When someone steps into the room and closes the door, their voice sounds different and even their balance can be affected by the deadened environment, which is used to evaluate the sounds made by parts such as seat motors.

“You can’t hear any quieter than this lab,” Kus said.

A dummy wearing a binaural ear, or microphone in each ear, sat strapped into a car seat in the room. Engineers consider factors such as how the window near a driver’s head, a “near field,” affects their perception of sound.

In the company’s pilot building lab, employees work on products that are being developed for manufacturing at plants as close by as Sterling Heights.

At the 23,000-square-foot validation lab, a small robot repeatedly pulled a headrest up and down to test its life cycle, something it will do 9,000 times.
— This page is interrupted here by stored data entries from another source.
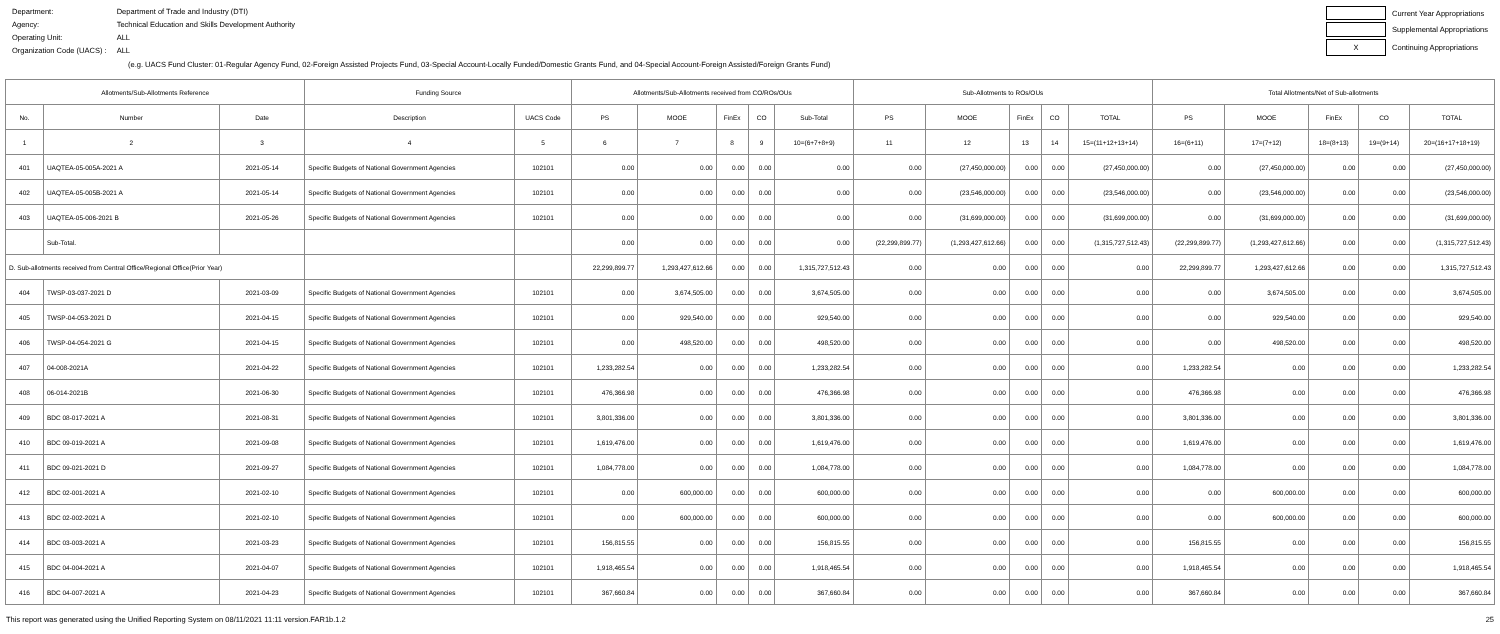| Department: | Department of Trade and Industry (DTI) |
| Agency: | Technical Education and Skills Development Authority |
| Operating Unit: | ALL |
| Organization Code (UACS) : | ALL |
| | Current Year Appropriations |
| | Supplemental Appropriations |
| X | Continuing Appropriations |
(e.g. UACS Fund Cluster: 01-Regular Agency Fund, 02-Foreign Assisted Projects Fund, 03-Special Account-Locally Funded/Domestic Grants Fund, and 04-Special Account-Foreign Assisted/Foreign Grants Fund)
| Allotments/Sub-Allotments Reference | | | Funding Source | | Allotments/Sub-Allotments received from CO/ROs/OUs | | | | | Sub-Allotments to ROs/OUs | | | | | Total Allotments/Net of Sub-allotments | | | | |
| --- | --- | --- | --- | --- | --- | --- | --- | --- | --- | --- | --- | --- | --- | --- | --- | --- | --- | --- | --- |
| No. | Number | Date | Description | UACS Code | PS | MOOE | FinEx | CO | Sub-Total | PS | MOOE | FinEx | CO | TOTAL | PS | MOOE | FinEx | CO | TOTAL |
| 1 | 2 | 3 | 4 | 5 | 6 | 7 | 8 | 9 | 10=(6+7+8+9) | 11 | 12 | 13 | 14 | 15=(11+12+13+14) | 16=(6+11) | 17=(7+12) | 18=(8+13) | 19=(9+14) | 20=(16+17+18+19) |
| 401 | UAQTEA-05-005A-2021 A | 2021-05-14 | Specific Budgets of National Government Agencies | 102101 | 0.00 | 0.00 | 0.00 | 0.00 | 0.00 | 0.00 | (27,450,000.00) | 0.00 | 0.00 | (27,450,000.00) | 0.00 | (27,450,000.00) | 0.00 | 0.00 | (27,450,000.00) |
| 402 | UAQTEA-05-005B-2021 A | 2021-05-14 | Specific Budgets of National Government Agencies | 102101 | 0.00 | 0.00 | 0.00 | 0.00 | 0.00 | 0.00 | (23,546,000.00) | 0.00 | 0.00 | (23,546,000.00) | 0.00 | (23,546,000.00) | 0.00 | 0.00 | (23,546,000.00) |
| 403 | UAQTEA-05-006-2021 B | 2021-05-26 | Specific Budgets of National Government Agencies | 102101 | 0.00 | 0.00 | 0.00 | 0.00 | 0.00 | 0.00 | (31,699,000.00) | 0.00 | 0.00 | (31,699,000.00) | 0.00 | (31,699,000.00) | 0.00 | 0.00 | (31,699,000.00) |
| | Sub-Total. | | | | 0.00 | 0.00 | 0.00 | 0.00 | 0.00 | (22,299,899.77) | (1,293,427,612.66) | 0.00 | 0.00 | (1,315,727,512.43) | (22,299,899.77) | (1,293,427,612.66) | 0.00 | 0.00 | (1,315,727,512.43) |
| D. Sub-allotments received from Central Office/Regional Office(Prior Year) | | | | | 22,299,899.77 | 1,293,427,612.66 | 0.00 | 0.00 | 1,315,727,512.43 | 0.00 | 0.00 | 0.00 | 0.00 | 0.00 | 22,299,899.77 | 1,293,427,612.66 | 0.00 | 0.00 | 1,315,727,512.43 |
| 404 | TWSP-03-037-2021 D | 2021-03-09 | Specific Budgets of National Government Agencies | 102101 | 0.00 | 3,674,505.00 | 0.00 | 0.00 | 3,674,505.00 | 0.00 | 0.00 | 0.00 | 0.00 | 0.00 | 0.00 | 3,674,505.00 | 0.00 | 0.00 | 3,674,505.00 |
| 405 | TWSP-04-053-2021 D | 2021-04-15 | Specific Budgets of National Government Agencies | 102101 | 0.00 | 929,540.00 | 0.00 | 0.00 | 929,540.00 | 0.00 | 0.00 | 0.00 | 0.00 | 0.00 | 0.00 | 929,540.00 | 0.00 | 0.00 | 929,540.00 |
| 406 | TWSP-04-054-2021 G | 2021-04-15 | Specific Budgets of National Government Agencies | 102101 | 0.00 | 498,520.00 | 0.00 | 0.00 | 498,520.00 | 0.00 | 0.00 | 0.00 | 0.00 | 0.00 | 0.00 | 498,520.00 | 0.00 | 0.00 | 498,520.00 |
| 407 | 04-008-2021A | 2021-04-22 | Specific Budgets of National Government Agencies | 102101 | 1,233,282.54 | 0.00 | 0.00 | 0.00 | 1,233,282.54 | 0.00 | 0.00 | 0.00 | 0.00 | 0.00 | 1,233,282.54 | 0.00 | 0.00 | 0.00 | 1,233,282.54 |
| 408 | 06-014-2021B | 2021-06-30 | Specific Budgets of National Government Agencies | 102101 | 476,366.98 | 0.00 | 0.00 | 0.00 | 476,366.98 | 0.00 | 0.00 | 0.00 | 0.00 | 0.00 | 476,366.98 | 0.00 | 0.00 | 0.00 | 476,366.98 |
| 409 | BDC 08-017-2021 A | 2021-08-31 | Specific Budgets of National Government Agencies | 102101 | 3,801,336.00 | 0.00 | 0.00 | 0.00 | 3,801,336.00 | 0.00 | 0.00 | 0.00 | 0.00 | 0.00 | 3,801,336.00 | 0.00 | 0.00 | 0.00 | 3,801,336.00 |
| 410 | BDC 09-019-2021 A | 2021-09-08 | Specific Budgets of National Government Agencies | 102101 | 1,619,476.00 | 0.00 | 0.00 | 0.00 | 1,619,476.00 | 0.00 | 0.00 | 0.00 | 0.00 | 0.00 | 1,619,476.00 | 0.00 | 0.00 | 0.00 | 1,619,476.00 |
| 411 | BDC 09-021-2021 D | 2021-09-27 | Specific Budgets of National Government Agencies | 102101 | 1,084,778.00 | 0.00 | 0.00 | 0.00 | 1,084,778.00 | 0.00 | 0.00 | 0.00 | 0.00 | 0.00 | 1,084,778.00 | 0.00 | 0.00 | 0.00 | 1,084,778.00 |
| 412 | BDC 02-001-2021 A | 2021-02-10 | Specific Budgets of National Government Agencies | 102101 | 0.00 | 600,000.00 | 0.00 | 0.00 | 600,000.00 | 0.00 | 0.00 | 0.00 | 0.00 | 0.00 | 0.00 | 600,000.00 | 0.00 | 0.00 | 600,000.00 |
| 413 | BDC 02-002-2021 A | 2021-02-10 | Specific Budgets of National Government Agencies | 102101 | 0.00 | 600,000.00 | 0.00 | 0.00 | 600,000.00 | 0.00 | 0.00 | 0.00 | 0.00 | 0.00 | 0.00 | 600,000.00 | 0.00 | 0.00 | 600,000.00 |
| 414 | BDC 03-003-2021 A | 2021-03-23 | Specific Budgets of National Government Agencies | 102101 | 156,815.55 | 0.00 | 0.00 | 0.00 | 156,815.55 | 0.00 | 0.00 | 0.00 | 0.00 | 0.00 | 156,815.55 | 0.00 | 0.00 | 0.00 | 156,815.55 |
| 415 | BDC 04-004-2021 A | 2021-04-07 | Specific Budgets of National Government Agencies | 102101 | 1,918,465.54 | 0.00 | 0.00 | 0.00 | 1,918,465.54 | 0.00 | 0.00 | 0.00 | 0.00 | 0.00 | 1,918,465.54 | 0.00 | 0.00 | 0.00 | 1,918,465.54 |
| 416 | BDC 04-007-2021 A | 2021-04-23 | Specific Budgets of National Government Agencies | 102101 | 367,660.84 | 0.00 | 0.00 | 0.00 | 367,660.84 | 0.00 | 0.00 | 0.00 | 0.00 | 0.00 | 367,660.84 | 0.00 | 0.00 | 0.00 | 367,660.84 |
This report was generated using the Unified Reporting System on 08/11/2021 11:11 version.FAR1b.1.2 25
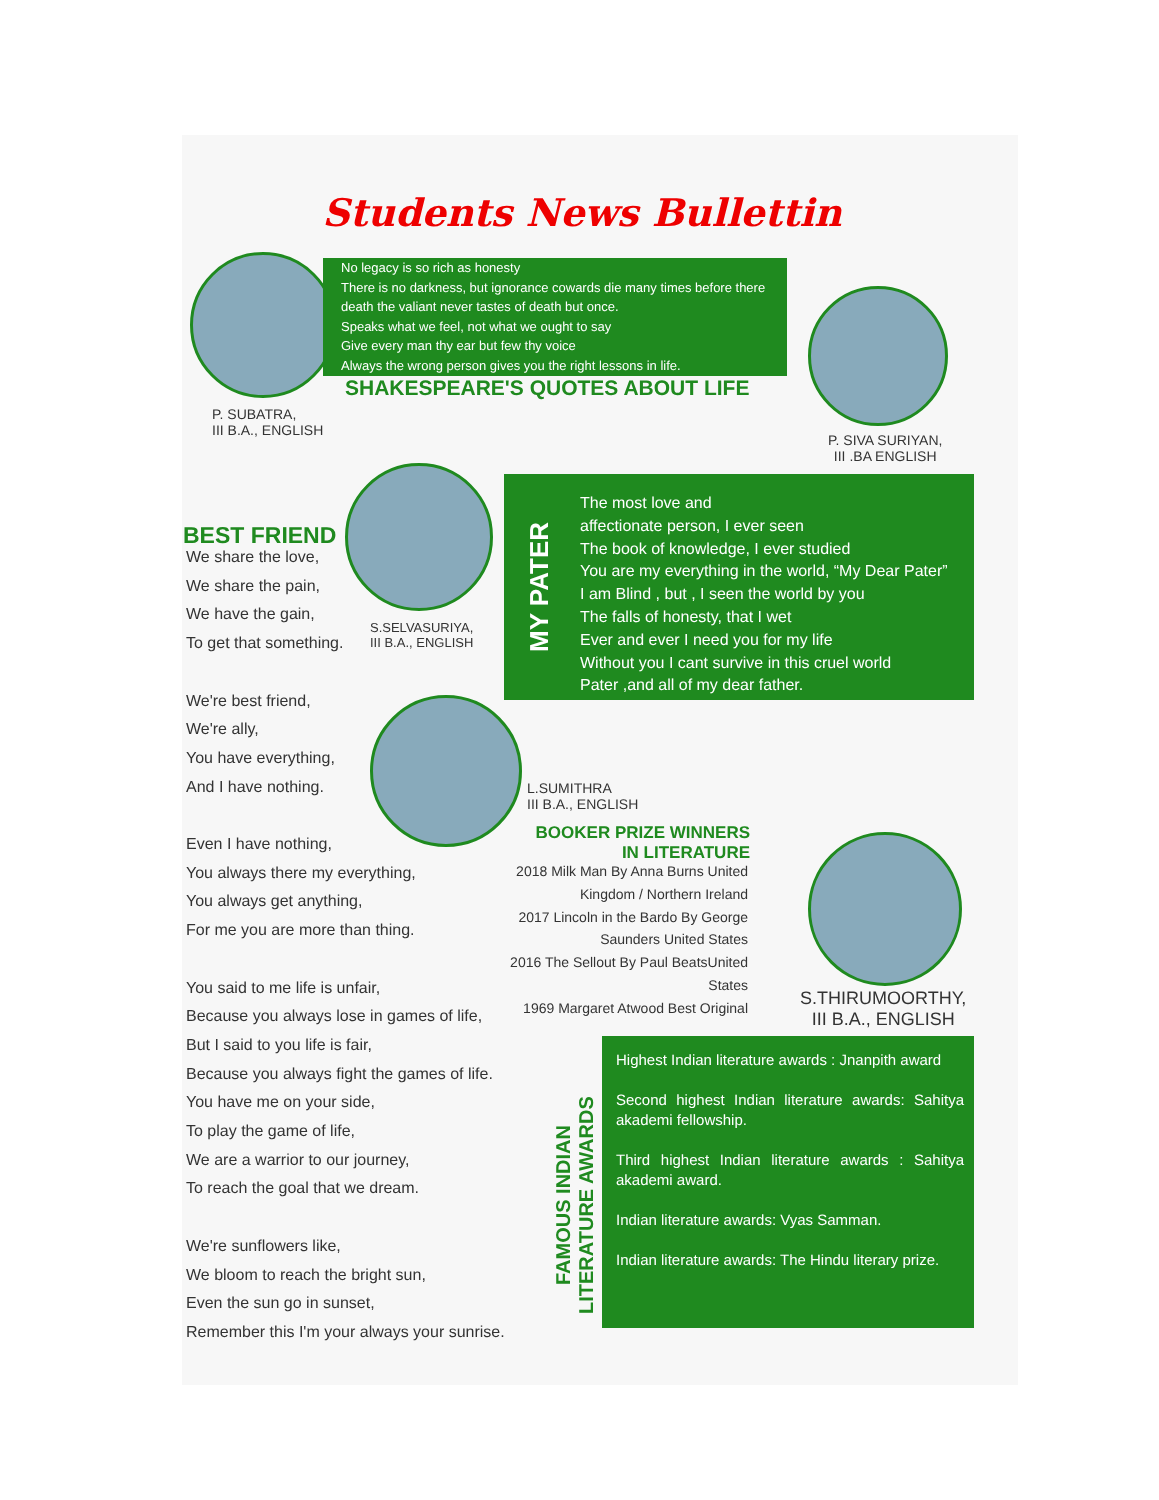Students News Bullettin
No legacy is so rich as honesty
There is no darkness, but ignorance cowards die many times before there death the valiant never tastes of death but once.
Speaks what we feel, not what we ought to say
Give every man thy ear but few thy voice
Always the wrong person gives you the right lessons in life.
SHAKESPEARE'S QUOTES ABOUT LIFE
P. SUBATRA,
III B.A., ENGLISH
P. SIVA SURIYAN,
III .BA ENGLISH
BEST FRIEND
S.SELVASURIYA,
III B.A., ENGLISH
We share the love,
We share the pain,
We have the gain,
To get that something.
We're best friend,
We're ally,
You have everything,
And I have nothing.
Even I have nothing,
You always there my everything,
You always get anything,
For me you are more than thing.
You said to me life is unfair,
Because you always lose in games of life,
But I said to you life is fair,
Because you always fight the games of life.
You have me on your side,
To play the game of life,
We are a warrior to our journey,
To reach the goal that we dream.
We're sunflowers like,
We bloom to reach the bright sun,
Even the sun go in sunset,
Remember this I'm your always your sunrise.
MY PATER
The most love and
affectionate person, I ever seen
The book of knowledge, I ever studied
You are my everything in the world, “My Dear Pater”
I am Blind , but , I seen the world by you
The falls of honesty, that I wet
Ever and ever I need you for my life
Without you I cant survive in this cruel world
Pater ,and all of my dear father.
L.SUMITHRA
III B.A., ENGLISH
BOOKER PRIZE WINNERS
IN LITERATURE
2018 Milk Man By Anna Burns United Kingdom / Northern Ireland
2017 Lincoln in the Bardo By George Saunders United States
2016 The Sellout By Paul BeatsUnited States
1969 Margaret Atwood Best Original
S.THIRUMOORTHY,
III B.A., ENGLISH
FAMOUS INDIAN
LITERATURE AWARDS
Highest Indian literature awards : Jnanpith award
Second highest Indian literature awards: Sahitya akademi fellowship.
Third highest Indian literature awards : Sahitya akademi award.
Indian literature awards: Vyas Samman.
Indian literature awards: The Hindu literary prize.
Another hydraulic robot nearby was applying a load to a seat to test fatigue.

Products are placed in environmental chambers to test them at temperatures ranging from minus 40 to 85 degrees Celsius, or minus 40 to 185 Fahrenheit.

The company’s metal shop builds prototype seats and components hands-on from engineering blueprints. Manager Jerry Lambert, 57, of Lake Orion, has worked at Faurecia for more than two decades.

“When I started here 24 years ago, there were only 18 (employees) in North America,” Lambert said. The company now employs more than 20,000 people at locations in the United States, Canada and Mexico.

Auburn Hills Mayor Kevin McDaniel said city officials have been looking forward to the opening of Faurecia’s new headquarters ever since approving the project last year.

“It’s great corporate citizens like Faurecia that make Auburn Hills a great place to live, work and play.”